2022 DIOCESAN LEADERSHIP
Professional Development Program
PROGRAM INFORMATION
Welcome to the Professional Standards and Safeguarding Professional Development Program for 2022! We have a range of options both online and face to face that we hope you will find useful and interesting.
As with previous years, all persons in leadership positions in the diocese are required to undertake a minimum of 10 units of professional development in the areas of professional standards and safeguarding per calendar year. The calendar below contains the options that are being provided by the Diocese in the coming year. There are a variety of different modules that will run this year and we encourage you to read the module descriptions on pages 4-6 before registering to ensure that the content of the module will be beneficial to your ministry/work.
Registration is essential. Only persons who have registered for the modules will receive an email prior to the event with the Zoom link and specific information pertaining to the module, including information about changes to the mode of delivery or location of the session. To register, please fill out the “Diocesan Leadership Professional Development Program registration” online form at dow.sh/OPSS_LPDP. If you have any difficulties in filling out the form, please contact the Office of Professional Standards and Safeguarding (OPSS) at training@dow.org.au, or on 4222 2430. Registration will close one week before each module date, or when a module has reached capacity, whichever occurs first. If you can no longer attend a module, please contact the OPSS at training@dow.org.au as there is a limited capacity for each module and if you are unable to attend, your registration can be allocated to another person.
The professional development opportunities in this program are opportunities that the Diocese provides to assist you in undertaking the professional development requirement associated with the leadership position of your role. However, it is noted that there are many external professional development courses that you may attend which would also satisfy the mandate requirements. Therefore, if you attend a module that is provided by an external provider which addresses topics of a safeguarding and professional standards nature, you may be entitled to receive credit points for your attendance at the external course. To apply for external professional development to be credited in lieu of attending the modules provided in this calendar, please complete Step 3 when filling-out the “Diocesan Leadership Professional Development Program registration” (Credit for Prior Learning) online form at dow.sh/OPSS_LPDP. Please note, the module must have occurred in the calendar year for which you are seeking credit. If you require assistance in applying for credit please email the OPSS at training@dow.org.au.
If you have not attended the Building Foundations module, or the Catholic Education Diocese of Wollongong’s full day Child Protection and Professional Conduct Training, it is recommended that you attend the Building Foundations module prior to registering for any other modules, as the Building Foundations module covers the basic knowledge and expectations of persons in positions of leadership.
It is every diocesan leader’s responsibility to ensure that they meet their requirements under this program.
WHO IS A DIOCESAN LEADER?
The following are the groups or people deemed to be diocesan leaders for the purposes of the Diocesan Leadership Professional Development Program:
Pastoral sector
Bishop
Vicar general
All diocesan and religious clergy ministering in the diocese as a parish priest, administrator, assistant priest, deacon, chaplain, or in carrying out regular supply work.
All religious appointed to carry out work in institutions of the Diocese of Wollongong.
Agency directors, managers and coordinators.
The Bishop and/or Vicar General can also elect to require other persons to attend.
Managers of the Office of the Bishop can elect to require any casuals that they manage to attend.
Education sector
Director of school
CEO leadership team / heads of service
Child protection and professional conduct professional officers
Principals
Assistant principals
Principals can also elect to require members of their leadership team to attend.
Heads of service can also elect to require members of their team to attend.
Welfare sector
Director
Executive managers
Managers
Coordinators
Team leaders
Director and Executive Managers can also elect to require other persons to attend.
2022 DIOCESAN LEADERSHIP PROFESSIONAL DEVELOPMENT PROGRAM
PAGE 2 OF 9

- REQUIRED ACTION
Reading down the material above, count how many lines contain the word "members". Respond with the number by itself.

- FINAL ANSWER
2